- [EXERCISE PROMPT]: From the line that includes "Página Inicial" to the closing line of the data, please transcribe every line exactly and add nothing.

Extracted page text data
■ ■ ■ ■ ■

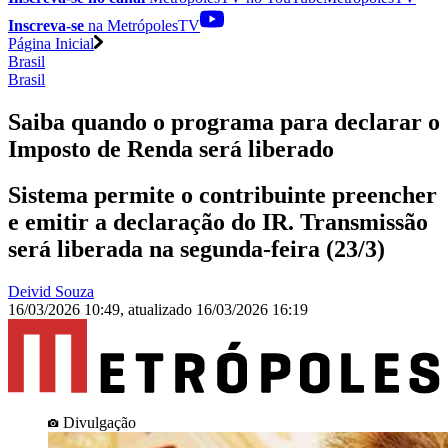
Inscreva-se
na MetrópolesTV
Página Inicial
Brasil
Brasil
Saiba quando o programa para declarar o
Imposto de Renda será liberado
Sistema permite o contribuinte preencher
e emitir a declaração do IR. Transmissão
será liberada na segunda-feira (23/3)
Deivid Souza
16/03/2026 10:49
,
atualizado
16/03/2026 16:19
Divulgação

■ ■ ■ ■ ■

- [SOLUTION]:
Página Inicial
Brasil
Brasil
Saiba quando o programa para declarar o
Imposto de Renda será liberado
Sistema permite o contribuinte preencher
e emitir a declaração do IR. Transmissão
será liberada na segunda-feira (23/3)
Deivid Souza
16/03/2026 10:49
,
atualizado
16/03/2026 16:19
Divulgação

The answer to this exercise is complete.